El resultado es patético: más de 60 personajes, como el exalcalde de Bucaramanga, Rodolfo Hernández, quien supera en las últimas encuestas a personas con trayectoria serias como Juan Carlos Echeverri o Juan Manuel Galán. Y más patético aún es ver los niveles de favorabilidad menores del 4 % en los que se mueven la mayoría. De razón en ese panorama tan fragmentado Petro, con el 17 %, se sienta como el rey entre los pigmeos, como lo presentó la revista Semana hace poco.

¿Qué muestra esta situación? Un profundo vacío de liderazgo político en Colombia, que como el covid-19 ha infectado a toda la nación. Sin un liderazgo colectivo que sustente los partidos y un sistema que está siendo atacado porque no responde a las expectativas de la gente, no es de extrañar el desencanto, el escepticismo, la indiferencia, la desconfianza, la rabia que hoy acompañan los procesos electorales en toda la región.

El problema de esta situación es paradójico. Si creíamos estar mal, el remedio populista y autoritario, que es la solución que se vende desde los extremos del espectro político, termina volviendo el remedio peor que la enfermedad. Y el problema más grave es que el lobo disfrazado de oveja, usando las elecciones llega al poder, una vez adentro, se entroniza y acaba con las instituciones que le sirvieron para llegar a él.

Este es un libreto ya muy conocido que lleva más de dos décadas en desarrollo promovido por el Consenso de Sao Paulo, y que personajes como Petro quieren utilizar para llegar a la Presidencia de Colombia.
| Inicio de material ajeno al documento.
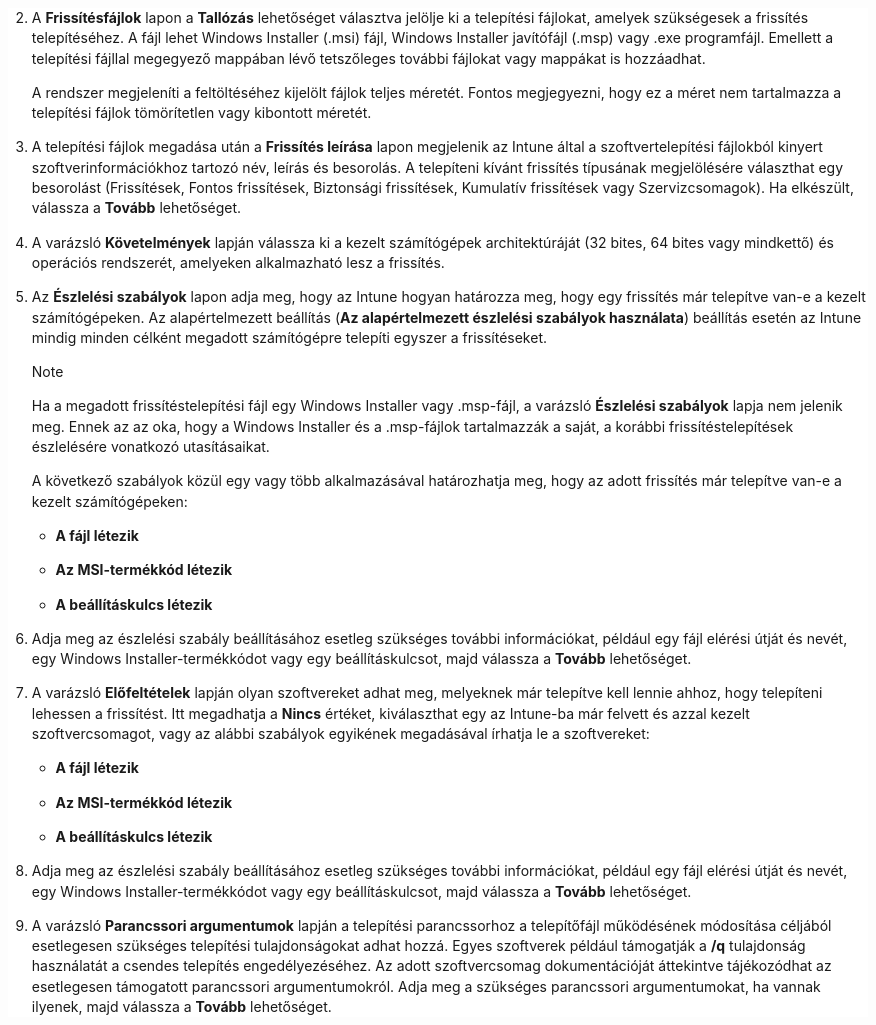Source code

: 2.  A **Frissítésfájlok** lapon a **Tallózás** lehetőséget választva jelölje ki a telepítési fájlokat, amelyek szükségesek a frissítés telepítéséhez. A fájl lehet Windows Installer (.msi) fájl, Windows Installer javítófájl (.msp) vagy .exe programfájl. Emellett a telepítési fájllal megegyező mappában lévő tetszőleges további fájlokat vagy mappákat is hozzáadhat.

    A rendszer megjeleníti a feltöltéséhez kijelölt fájlok teljes méretét. Fontos megjegyezni, hogy ez a méret nem tartalmazza a telepítési fájlok tömörítetlen vagy kibontott méretét.

3.  A telepítési fájlok megadása után a **Frissítés leírása** lapon megjelenik az Intune által a szoftvertelepítési fájlokból kinyert szoftverinformációkhoz tartozó név, leírás és besorolás. A telepíteni kívánt frissítés típusának megjelölésére választhat egy besorolást (Frissítések, Fontos frissítések, Biztonsági frissítések, Kumulatív frissítések vagy Szervizcsomagok). Ha elkészült, válassza a **Tovább** lehetőséget.

4.  A varázsló **Követelmények** lapján válassza ki a kezelt számítógépek architektúráját (32 bites, 64 bites vagy mindkettő) és operációs rendszerét, amelyeken alkalmazható lesz a frissítés.

5.  Az **Észlelési szabályok** lapon adja meg, hogy az Intune hogyan határozza meg, hogy egy frissítés már telepítve van-e a kezelt számítógépeken. Az alapértelmezett beállítás (**Az alapértelmezett észlelési szabályok használata**) beállítás esetén az Intune mindig minden célként megadott számítógépre telepíti egyszer a frissítéseket.

    > [!NOTE]
    > Ha a megadott frissítéstelepítési fájl egy Windows Installer vagy .msp-fájl, a varázsló **Észlelési szabályok** lapja nem jelenik meg. Ennek az az oka, hogy a Windows Installer és a .msp-fájlok tartalmazzák a saját, a korábbi frissítéstelepítések észlelésére vonatkozó utasításaikat.

    A következő szabályok közül egy vagy több alkalmazásával határozhatja meg, hogy az adott frissítés már telepítve van-e a kezelt számítógépeken:

    -   **A fájl létezik**

    -   **Az MSI-termékkód létezik**

    -   **A beállításkulcs létezik**

6.  Adja meg az észlelési szabály beállításához esetleg szükséges további információkat, például egy fájl elérési útját és nevét, egy Windows Installer-termékkódot vagy egy beállításkulcsot, majd válassza a **Tovább** lehetőséget.

7.  A varázsló **Előfeltételek** lapján olyan szoftvereket adhat meg, melyeknek már telepítve kell lennie ahhoz, hogy telepíteni lehessen a frissítést. Itt megadhatja a **Nincs** értéket, kiválaszthat egy az Intune-ba már felvett és azzal kezelt szoftvercsomagot, vagy az alábbi szabályok egyikének megadásával írhatja le a szoftvereket:

    -   **A fájl létezik**

    -   **Az MSI-termékkód létezik**

    -   **A beállításkulcs létezik**

8.  Adja meg az észlelési szabály beállításához esetleg szükséges további információkat, például egy fájl elérési útját és nevét, egy Windows Installer-termékkódot vagy egy beállításkulcsot, majd válassza a **Tovább** lehetőséget.

9. A varázsló **Parancssori argumentumok** lapján a telepítési parancssorhoz a telepítőfájl működésének módosítása céljából esetlegesen szükséges telepítési tulajdonságokat adhat hozzá. Egyes szoftverek például támogatják a **/q** tulajdonság használatát a csendes telepítés engedélyezéséhez. Az adott szoftvercsomag dokumentációját áttekintve tájékozódhat az esetlegesen támogatott parancssori argumentumokról. Adja meg a szükséges parancssori argumentumokat, ha vannak ilyenek, majd válassza a **Tovább** lehetőséget.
Ha entendido que la debilidad de sus contrincantes actuales es una ventana de oportunidad única y la piensa explotar al máximo. Pero además, lo ha dicho públicamente para que no nos sorprendamos después.

El resultado es trágico en términos de destrucción de capital humano, institucional y económico, como lo muestra el caso de nuestro vecino Venezuela. Casi 6 millones de venezolanos fuera del país, un narcoestado enraizado y una oposición sin posibilidad de cambiar la situación hasta la fecha. Reconstruir ese país, suponiendo que caiga el régimen algún día, tomará muchas décadas, con daños muchos de ellos irreparables.

A pesar de que las señales de alarma se han disparado, de cara a las elecciones en Colombia el próximo mayo, este vacío de liderazgo de la dirigencia política se ha vuelto demasiado evidente. Los “enanos” caricaturizados por Semana han sido incapaces de hacer una demostración de liderazgo colectivo ante el país.

Hoy vemos expresidentes que se detestan, aspirantes políticos que dividen o que se sienten superiores a los demás. Todos sin excepción, de espaldas a una realidad que demanda orientación y ejemplo, pero que están ofreciendo todo lo contrario. Todos ellos están demostrando un nivel de irresponsabilidad histórica con el país.

Lamentablemente, el resultado lo podemos ver por anticipado en el Perú, donde llega al poder un desconocido qué pasó a la segunda vuelta con un porcentaje de votación muy bajita. Hoy, este señor, en alianza con exmilitantes de Sendero Luminoso y otras fuerzas marxista de extrema izquierda, quieren seguir la partitura de Venezuela, seguramente refinándola para garantizar el desmantelamiento de la democracia en ese hermano país.

¿Qué hacer ante esta debacle de la dirigencia política que no ha estado a la altura de los múltiples retos que enfrentamos como sociedad? Como lo señalé en el blog anterior, vamos a tener que arremangarnos otros actores de la sociedad para cambiar esta narrativa tan negativa que nos conduce al abismo.

Respecto a este tema iré escribiendo sobre las diferentes iniciativas en las que estoy participando, buscando aportar luces al final del túnel. Lo que no es admisible es permanecer espectador y mudo mientras nos están empujando a precipicio del cual va a ser muy costoso recuperarse de la caída.